Humanitarian Intervention: Using Force to Build Peace and Democracy

  • NINT 5225 - Humanitarian Intervention: Using Force to Build Peace and Democracy (Fall 2008)

Section A/CRN 3849 (syllabus)
Anna DiLellio
Thursday 6.00pm - 7.50pm

This course addresses the legal, political and ethical questions that arise from humanitarian intervention. Contemporary events and the growing internationalization of human rights legislation can pose a serious challenge to existing legal and political notions of state sovereignty and war, as the debate on the 1999 NATO bombing campaign against the Former Republic Yugoslavia (today Serbia and Montenegro) amply demonstrates. In that case, NATO's intervention and its aftermath tested the post-Cold War world's growing consensus on human rights as a normative framework for both the claims and obligations of individuals and states. We will give particular attention to those issues, among others drawn from recent conflicts, including Bosnia and Herzegovina, Rwanda and Iraq.

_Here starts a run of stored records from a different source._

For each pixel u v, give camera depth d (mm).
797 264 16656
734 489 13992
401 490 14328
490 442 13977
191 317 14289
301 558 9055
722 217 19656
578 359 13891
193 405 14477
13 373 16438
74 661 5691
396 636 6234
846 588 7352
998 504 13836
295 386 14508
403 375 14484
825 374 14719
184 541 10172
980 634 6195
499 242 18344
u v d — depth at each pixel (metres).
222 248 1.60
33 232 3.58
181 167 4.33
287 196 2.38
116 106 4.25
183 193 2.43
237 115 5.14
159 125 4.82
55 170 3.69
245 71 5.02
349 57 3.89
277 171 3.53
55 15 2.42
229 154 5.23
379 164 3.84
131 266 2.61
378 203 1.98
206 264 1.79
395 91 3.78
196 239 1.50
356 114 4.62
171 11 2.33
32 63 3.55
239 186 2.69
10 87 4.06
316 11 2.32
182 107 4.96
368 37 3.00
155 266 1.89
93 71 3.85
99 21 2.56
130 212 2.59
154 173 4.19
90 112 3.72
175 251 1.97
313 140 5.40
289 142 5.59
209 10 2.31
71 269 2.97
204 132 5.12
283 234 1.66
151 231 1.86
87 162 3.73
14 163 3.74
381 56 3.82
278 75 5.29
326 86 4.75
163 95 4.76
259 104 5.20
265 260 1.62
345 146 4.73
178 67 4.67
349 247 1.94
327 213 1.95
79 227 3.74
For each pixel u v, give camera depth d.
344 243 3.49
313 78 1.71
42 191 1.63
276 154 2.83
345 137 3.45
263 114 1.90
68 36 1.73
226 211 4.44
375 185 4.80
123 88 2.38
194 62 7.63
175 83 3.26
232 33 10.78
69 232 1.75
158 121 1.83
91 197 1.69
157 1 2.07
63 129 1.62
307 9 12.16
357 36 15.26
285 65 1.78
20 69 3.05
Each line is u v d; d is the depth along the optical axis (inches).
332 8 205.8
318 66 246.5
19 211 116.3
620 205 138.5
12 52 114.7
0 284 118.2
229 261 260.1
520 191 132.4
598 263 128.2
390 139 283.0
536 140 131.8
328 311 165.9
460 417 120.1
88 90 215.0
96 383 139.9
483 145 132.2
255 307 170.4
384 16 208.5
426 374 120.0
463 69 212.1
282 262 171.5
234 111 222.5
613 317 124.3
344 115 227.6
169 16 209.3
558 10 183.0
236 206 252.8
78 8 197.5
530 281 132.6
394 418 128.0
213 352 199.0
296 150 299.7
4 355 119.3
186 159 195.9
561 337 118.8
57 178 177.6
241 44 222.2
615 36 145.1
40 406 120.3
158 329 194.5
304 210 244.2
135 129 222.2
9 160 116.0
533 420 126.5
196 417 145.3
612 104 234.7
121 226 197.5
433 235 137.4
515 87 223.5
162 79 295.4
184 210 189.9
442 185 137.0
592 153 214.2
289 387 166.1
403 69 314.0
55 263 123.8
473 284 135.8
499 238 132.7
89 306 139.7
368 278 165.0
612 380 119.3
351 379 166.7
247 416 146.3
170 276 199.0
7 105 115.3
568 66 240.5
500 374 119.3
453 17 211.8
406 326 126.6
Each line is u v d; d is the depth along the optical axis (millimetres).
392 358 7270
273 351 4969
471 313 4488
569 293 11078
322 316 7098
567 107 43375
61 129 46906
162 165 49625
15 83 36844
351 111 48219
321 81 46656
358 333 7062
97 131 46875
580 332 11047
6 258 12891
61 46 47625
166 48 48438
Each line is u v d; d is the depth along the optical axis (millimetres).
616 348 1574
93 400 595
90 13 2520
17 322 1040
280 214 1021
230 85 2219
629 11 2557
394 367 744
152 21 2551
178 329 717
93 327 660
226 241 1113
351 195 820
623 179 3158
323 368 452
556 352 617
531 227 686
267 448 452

The course starts with a survey of the main norm-setting documents, as well as the political and intellectual arguments that lay out the justification and limits of humanitarian intervention. As the concept (and the policy) of intervention develops, both theoretically and in policy terms, the notion of the use of force to build peace takes new turns after September 11. In the theory of preemptive/preventive war the primary goal is to stop rogue states from threatening the lives of democracies, but the ‘realist' perspective of international politics rests also on a normative base that includes a humanitarian component. As the theory of the just war is stretched to accommodate a wider range of particular cases, today, as in the 1990s, the questions remain the same. When and how is it just to intervene? What are the outcomes of intervention or the lack of it? How does intervention deal with democratic governance in post-conflict societies? Answering questions on the concrete consequences of intervention might also help redefine its foundation and purposes.